WORK INSTRUCTIONS →
Write out word for word the lines running from the one containing "Image attached. segment" through the last line of the entries, including both ends.

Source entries
....

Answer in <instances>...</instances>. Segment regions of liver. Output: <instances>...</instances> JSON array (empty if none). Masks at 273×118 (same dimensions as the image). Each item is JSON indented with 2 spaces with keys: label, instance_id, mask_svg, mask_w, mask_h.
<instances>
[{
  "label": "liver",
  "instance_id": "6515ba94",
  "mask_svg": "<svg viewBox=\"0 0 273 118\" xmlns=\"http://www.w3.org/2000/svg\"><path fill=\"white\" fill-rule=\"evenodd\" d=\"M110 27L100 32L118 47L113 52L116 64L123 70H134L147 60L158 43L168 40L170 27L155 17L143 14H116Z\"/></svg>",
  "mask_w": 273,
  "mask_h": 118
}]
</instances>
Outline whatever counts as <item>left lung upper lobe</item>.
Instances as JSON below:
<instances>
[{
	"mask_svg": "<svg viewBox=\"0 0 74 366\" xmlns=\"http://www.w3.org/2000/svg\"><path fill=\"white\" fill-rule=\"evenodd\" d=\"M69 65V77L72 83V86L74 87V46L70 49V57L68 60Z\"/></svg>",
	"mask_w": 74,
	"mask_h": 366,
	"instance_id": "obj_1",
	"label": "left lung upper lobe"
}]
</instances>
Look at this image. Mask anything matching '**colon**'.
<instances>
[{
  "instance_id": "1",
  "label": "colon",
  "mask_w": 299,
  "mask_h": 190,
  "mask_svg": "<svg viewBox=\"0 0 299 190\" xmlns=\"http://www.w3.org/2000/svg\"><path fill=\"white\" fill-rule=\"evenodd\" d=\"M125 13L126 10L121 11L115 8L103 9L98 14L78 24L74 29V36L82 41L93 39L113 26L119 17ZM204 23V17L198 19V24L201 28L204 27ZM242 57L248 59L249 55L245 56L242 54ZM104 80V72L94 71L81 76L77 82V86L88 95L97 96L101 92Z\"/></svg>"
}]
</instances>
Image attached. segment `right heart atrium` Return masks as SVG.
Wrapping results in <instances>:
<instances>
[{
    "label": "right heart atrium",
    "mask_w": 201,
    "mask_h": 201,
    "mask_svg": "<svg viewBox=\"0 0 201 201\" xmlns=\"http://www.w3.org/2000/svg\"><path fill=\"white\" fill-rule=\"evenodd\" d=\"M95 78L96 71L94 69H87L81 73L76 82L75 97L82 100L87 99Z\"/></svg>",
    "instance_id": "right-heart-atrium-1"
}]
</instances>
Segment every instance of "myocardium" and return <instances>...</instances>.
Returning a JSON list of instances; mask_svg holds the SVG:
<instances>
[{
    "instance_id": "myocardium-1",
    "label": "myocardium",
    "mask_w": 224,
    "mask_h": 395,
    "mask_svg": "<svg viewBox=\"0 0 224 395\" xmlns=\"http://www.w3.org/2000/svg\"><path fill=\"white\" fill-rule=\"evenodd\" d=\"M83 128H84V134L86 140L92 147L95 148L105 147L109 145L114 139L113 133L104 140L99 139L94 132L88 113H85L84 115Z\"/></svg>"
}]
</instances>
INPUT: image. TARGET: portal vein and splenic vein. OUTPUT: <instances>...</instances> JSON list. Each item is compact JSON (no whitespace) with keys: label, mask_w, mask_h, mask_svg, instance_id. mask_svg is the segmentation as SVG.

....

COMPLETE OUTPUT →
Image attached. segment `right heart atrium` Return masks as SVG.
Wrapping results in <instances>:
<instances>
[{
    "label": "right heart atrium",
    "mask_w": 201,
    "mask_h": 201,
    "mask_svg": "<svg viewBox=\"0 0 201 201\" xmlns=\"http://www.w3.org/2000/svg\"><path fill=\"white\" fill-rule=\"evenodd\" d=\"M95 78L96 71L94 69H87L81 73L76 82L75 97L82 100L87 99Z\"/></svg>",
    "instance_id": "right-heart-atrium-1"
}]
</instances>
Segment every instance of "myocardium" and return <instances>...</instances>.
Returning a JSON list of instances; mask_svg holds the SVG:
<instances>
[{
    "instance_id": "myocardium-1",
    "label": "myocardium",
    "mask_w": 224,
    "mask_h": 395,
    "mask_svg": "<svg viewBox=\"0 0 224 395\" xmlns=\"http://www.w3.org/2000/svg\"><path fill=\"white\" fill-rule=\"evenodd\" d=\"M83 128H84V134L86 140L92 147L95 148L105 147L109 145L114 139L113 133L104 140L99 139L94 132L88 113H85L84 115Z\"/></svg>"
}]
</instances>
INPUT: image. TARGET: portal vein and splenic vein. OUTPUT: <instances>...</instances> JSON list. Each item is compact JSON (no whitespace) with keys: label, mask_w, mask_h, mask_svg, instance_id. mask_svg is the segmentation as SVG.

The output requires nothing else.